→ ACTIVITY:
Condense the paragraph of the editorial on PARP inhibitors and breast cancer that begins "Poly(ADP-ribose) polymerase (PARP) inhibitors have been explored" into a short bulleted list of its main facts.
== TEXT PASSAGE
Editorial PARP inhibitors and the treatment of breast cancer: beyond BRCA1/2?

Poly(ADP-ribose) polymerase (PARP) inhibitors have been explored as therapeutic agents for the treatment of hereditary breast and ovarian cancers harboring mutations in BRCA1 or BRCA2. In a new study, Inbar-Rozensal and colleagues show that phenanthridine-derived PARP inhibitors promote cell cycle arrest and cell death in breast cancer cells lacking BRCA1 and BRCA2 mutations and prevent the growth of tumors from xenografts of these cells in immunocompromised mice. These results suggest a potential broader utility of PARP-1 inhibitors in the treatment of breast cancer, although further mechanistic studies are needed. Recent studies have suggested that chemical inhibitors of poly(ADP-ribose) polymerases (PARPs) might be effective as therapeutic agents for the treatment of hereditary breast and ovarian cancers harboring mutations in BRCA1 or BRCA2. In a recent article from the Cohen-Armon group published in Breast Cancer Research, Inbar-Rozensal and colleagues [1] provide evidence that certain PARP inhibitors might also inhibit the growth and promote the death of non-hereditary breast cancer cells lacking mutations in BRCA1 or BRCA2. These intriguing results might lead the way to new approaches for treating a broad spectrum of breast cancer subtypes.
====
== DATA UNDER STUDY
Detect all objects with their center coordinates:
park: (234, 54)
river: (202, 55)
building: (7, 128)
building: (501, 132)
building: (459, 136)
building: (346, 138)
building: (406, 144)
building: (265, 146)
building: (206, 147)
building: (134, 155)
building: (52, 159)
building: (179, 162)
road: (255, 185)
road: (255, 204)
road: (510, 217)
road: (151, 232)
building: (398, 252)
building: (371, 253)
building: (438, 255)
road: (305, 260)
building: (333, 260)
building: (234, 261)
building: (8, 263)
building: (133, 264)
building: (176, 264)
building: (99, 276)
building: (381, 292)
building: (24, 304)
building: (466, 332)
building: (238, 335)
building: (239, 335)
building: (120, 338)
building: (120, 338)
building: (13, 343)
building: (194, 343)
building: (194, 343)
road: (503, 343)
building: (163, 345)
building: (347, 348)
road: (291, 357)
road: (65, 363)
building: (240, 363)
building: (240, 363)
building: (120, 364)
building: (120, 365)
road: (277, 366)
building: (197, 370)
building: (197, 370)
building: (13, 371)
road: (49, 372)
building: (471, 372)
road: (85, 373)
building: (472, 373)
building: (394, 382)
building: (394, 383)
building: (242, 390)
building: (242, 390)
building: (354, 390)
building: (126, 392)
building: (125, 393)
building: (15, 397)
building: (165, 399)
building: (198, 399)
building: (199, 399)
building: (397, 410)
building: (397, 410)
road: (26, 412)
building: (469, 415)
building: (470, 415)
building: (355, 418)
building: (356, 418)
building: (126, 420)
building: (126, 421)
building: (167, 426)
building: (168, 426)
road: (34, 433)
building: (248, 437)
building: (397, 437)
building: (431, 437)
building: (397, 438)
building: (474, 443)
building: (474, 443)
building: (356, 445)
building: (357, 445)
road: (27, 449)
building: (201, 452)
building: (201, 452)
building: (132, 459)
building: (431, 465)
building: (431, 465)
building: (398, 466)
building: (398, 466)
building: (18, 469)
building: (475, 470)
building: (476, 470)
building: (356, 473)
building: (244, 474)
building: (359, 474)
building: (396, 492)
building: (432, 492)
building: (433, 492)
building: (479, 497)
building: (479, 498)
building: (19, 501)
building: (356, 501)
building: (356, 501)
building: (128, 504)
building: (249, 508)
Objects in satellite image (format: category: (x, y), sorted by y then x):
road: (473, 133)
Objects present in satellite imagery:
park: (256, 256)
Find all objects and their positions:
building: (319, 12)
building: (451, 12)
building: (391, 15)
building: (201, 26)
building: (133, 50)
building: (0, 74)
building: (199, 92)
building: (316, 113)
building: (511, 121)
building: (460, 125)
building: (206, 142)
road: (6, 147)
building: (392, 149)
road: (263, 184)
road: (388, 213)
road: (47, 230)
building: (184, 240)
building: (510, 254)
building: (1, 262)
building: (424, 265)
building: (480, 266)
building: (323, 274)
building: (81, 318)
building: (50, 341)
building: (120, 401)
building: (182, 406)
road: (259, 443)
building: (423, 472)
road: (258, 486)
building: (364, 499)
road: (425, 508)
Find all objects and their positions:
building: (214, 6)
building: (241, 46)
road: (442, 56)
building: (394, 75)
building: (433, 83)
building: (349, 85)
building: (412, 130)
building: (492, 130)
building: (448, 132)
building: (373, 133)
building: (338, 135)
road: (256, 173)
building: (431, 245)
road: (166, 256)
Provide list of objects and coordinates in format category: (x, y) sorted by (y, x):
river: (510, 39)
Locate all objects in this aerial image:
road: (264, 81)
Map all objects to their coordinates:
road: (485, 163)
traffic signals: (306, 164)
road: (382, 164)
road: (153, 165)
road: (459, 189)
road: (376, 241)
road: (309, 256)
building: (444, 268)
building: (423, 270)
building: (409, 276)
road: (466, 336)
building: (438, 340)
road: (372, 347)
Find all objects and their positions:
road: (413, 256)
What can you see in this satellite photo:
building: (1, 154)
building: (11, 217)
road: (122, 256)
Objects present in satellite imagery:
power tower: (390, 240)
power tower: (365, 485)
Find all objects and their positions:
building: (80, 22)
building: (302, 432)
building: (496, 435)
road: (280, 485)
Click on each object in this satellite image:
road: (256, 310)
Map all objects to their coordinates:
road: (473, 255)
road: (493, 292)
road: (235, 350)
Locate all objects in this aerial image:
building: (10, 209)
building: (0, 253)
====
→ EXPECTED ANSWER:
- PARP inhibitors have been explored as treatments for hereditary breast and ovarian cancers with BRCA1 or BRCA2 mutations.
- Inbar-Rozensal and colleagues, from the Cohen-Armon group, reported in Breast Cancer Research that phenanthridine-derived PARP inhibitors cause cell cycle arrest and cell death in breast cancer cells lacking BRCA1 and BRCA2 mutations.
- The inhibitors also prevented tumor growth from xenografts of these cells in immunocompromised mice.
- The results suggest PARP-1 inhibitors may be useful across a broad spectrum of breast cancer subtypes, though further mechanistic studies are needed.